#### WORK INSTRUCTIONS:
I need the lines below from the one with "Es importante calcular" down to the one with "productos sanitarios" reproduced exactly, both ends included, and nothing else.

#### PROVIDED RECORDS:
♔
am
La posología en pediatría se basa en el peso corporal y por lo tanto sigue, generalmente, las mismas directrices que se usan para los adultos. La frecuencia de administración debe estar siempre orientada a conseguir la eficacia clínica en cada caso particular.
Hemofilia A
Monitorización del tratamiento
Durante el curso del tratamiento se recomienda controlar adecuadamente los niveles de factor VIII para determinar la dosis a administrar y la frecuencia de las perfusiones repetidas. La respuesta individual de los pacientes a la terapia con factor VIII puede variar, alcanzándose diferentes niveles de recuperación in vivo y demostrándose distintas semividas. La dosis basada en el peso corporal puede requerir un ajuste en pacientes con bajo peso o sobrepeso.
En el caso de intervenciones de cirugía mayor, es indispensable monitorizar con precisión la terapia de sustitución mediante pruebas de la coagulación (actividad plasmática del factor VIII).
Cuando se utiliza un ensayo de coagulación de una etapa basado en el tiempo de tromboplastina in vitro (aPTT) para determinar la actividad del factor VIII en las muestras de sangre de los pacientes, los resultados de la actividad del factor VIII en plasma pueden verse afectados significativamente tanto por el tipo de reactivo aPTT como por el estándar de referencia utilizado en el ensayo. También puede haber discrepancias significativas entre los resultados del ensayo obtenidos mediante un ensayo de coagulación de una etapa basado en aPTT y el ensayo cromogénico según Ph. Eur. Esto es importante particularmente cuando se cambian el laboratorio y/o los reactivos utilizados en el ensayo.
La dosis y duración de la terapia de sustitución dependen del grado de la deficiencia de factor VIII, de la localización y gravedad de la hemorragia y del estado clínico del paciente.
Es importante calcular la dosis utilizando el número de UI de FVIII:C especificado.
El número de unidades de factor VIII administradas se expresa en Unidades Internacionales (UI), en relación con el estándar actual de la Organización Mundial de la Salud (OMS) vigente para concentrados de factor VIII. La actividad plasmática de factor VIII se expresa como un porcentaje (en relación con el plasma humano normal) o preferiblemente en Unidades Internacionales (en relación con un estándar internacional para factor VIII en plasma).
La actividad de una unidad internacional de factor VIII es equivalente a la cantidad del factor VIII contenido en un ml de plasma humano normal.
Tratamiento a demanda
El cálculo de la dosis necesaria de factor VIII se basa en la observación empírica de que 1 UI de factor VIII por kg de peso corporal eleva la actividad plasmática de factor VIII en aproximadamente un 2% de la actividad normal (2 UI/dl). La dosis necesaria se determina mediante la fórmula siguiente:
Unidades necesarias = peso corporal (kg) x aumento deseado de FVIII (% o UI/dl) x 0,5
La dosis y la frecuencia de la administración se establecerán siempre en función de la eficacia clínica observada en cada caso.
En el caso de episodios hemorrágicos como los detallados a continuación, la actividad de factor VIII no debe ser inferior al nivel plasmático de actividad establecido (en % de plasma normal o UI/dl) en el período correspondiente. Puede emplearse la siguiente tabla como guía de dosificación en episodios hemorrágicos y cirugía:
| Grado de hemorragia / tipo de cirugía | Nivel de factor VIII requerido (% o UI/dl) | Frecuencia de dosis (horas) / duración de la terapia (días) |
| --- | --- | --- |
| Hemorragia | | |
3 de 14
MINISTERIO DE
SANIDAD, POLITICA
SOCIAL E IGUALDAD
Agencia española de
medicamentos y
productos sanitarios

==

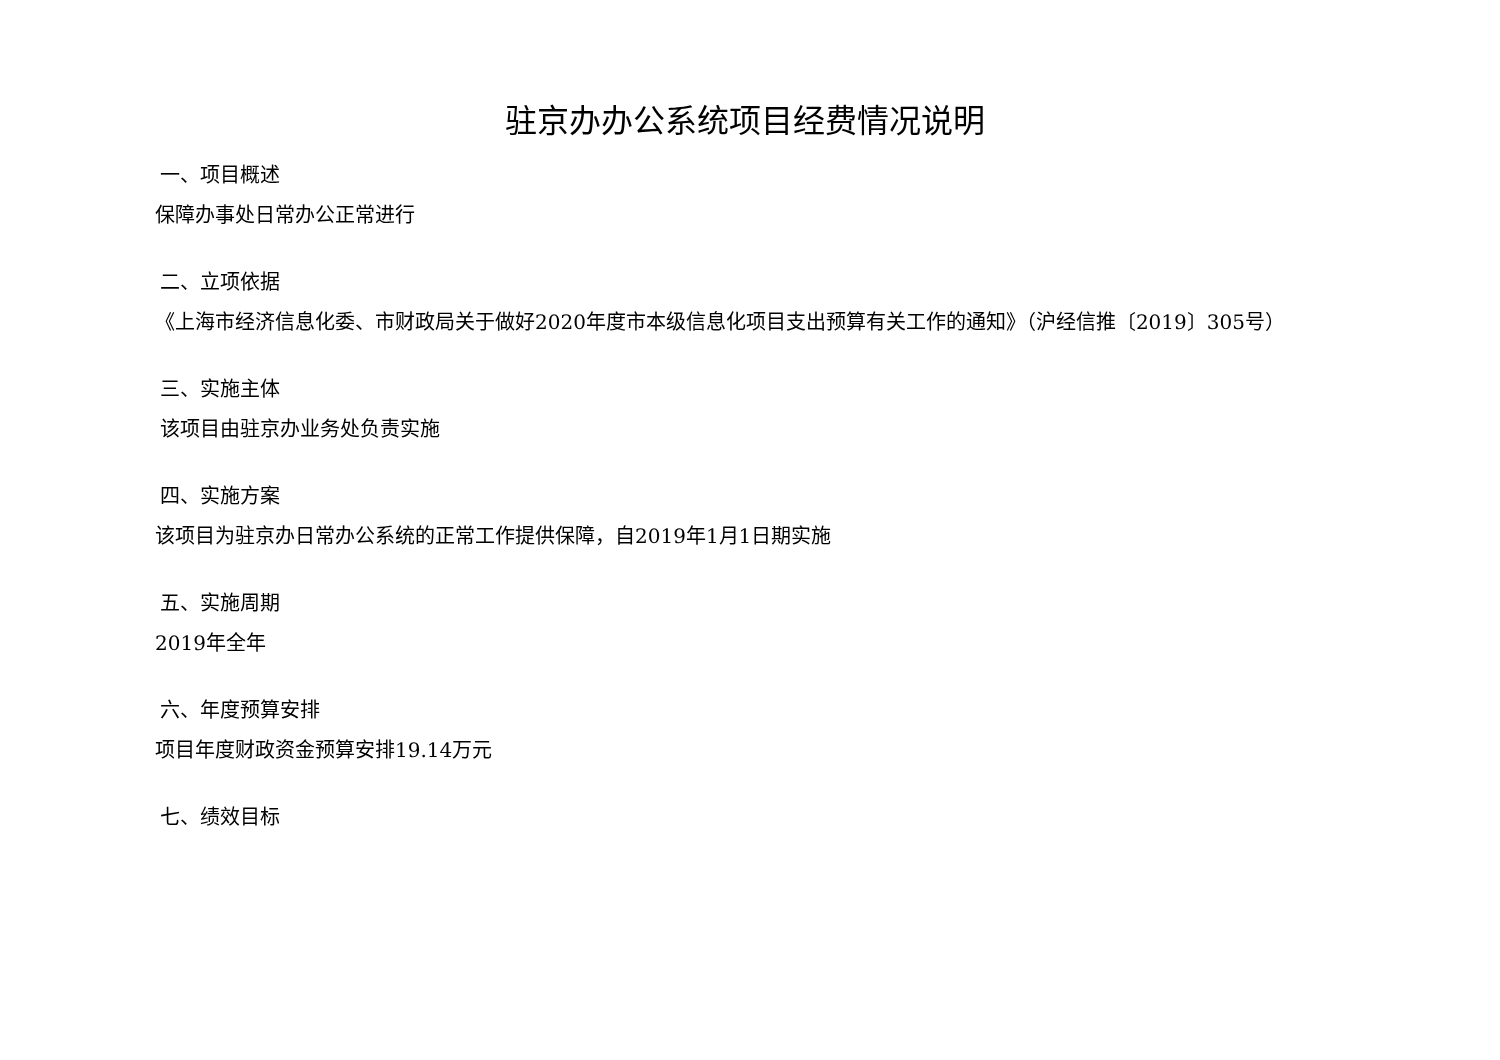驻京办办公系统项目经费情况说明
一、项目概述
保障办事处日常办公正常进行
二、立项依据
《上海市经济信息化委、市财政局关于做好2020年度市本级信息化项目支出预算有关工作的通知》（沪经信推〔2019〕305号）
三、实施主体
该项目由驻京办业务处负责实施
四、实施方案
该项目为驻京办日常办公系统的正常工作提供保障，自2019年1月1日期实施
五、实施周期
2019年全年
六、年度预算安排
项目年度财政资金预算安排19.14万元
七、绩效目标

#### SOLUTION FOR THIS TASK:
Es importante calcular la dosis utilizando el número de UI de FVIII:C especificado.
El número de unidades de factor VIII administradas se expresa en Unidades Internacionales (UI), en relación con el estándar actual de la Organización Mundial de la Salud (OMS) vigente para concentrados de factor VIII. La actividad plasmática de factor VIII se expresa como un porcentaje (en relación con el plasma humano normal) o preferiblemente en Unidades Internacionales (en relación con un estándar internacional para factor VIII en plasma).
La actividad de una unidad internacional de factor VIII es equivalente a la cantidad del factor VIII contenido en un ml de plasma humano normal.
Tratamiento a demanda
El cálculo de la dosis necesaria de factor VIII se basa en la observación empírica de que 1 UI de factor VIII por kg de peso corporal eleva la actividad plasmática de factor VIII en aproximadamente un 2% de la actividad normal (2 UI/dl). La dosis necesaria se determina mediante la fórmula siguiente:
Unidades necesarias = peso corporal (kg) x aumento deseado de FVIII (% o UI/dl) x 0,5
La dosis y la frecuencia de la administración se establecerán siempre en función de la eficacia clínica observada en cada caso.
En el caso de episodios hemorrágicos como los detallados a continuación, la actividad de factor VIII no debe ser inferior al nivel plasmático de actividad establecido (en % de plasma normal o UI/dl) en el período correspondiente. Puede emplearse la siguiente tabla como guía de dosificación en episodios hemorrágicos y cirugía:
| Grado de hemorragia / tipo de cirugía | Nivel de factor VIII requerido (% o UI/dl) | Frecuencia de dosis (horas) / duración de la terapia (días) |
| --- | --- | --- |
| Hemorragia | | |
3 de 14
MINISTERIO DE
SANIDAD, POLITICA
SOCIAL E IGUALDAD
Agencia española de
medicamentos y
productos sanitarios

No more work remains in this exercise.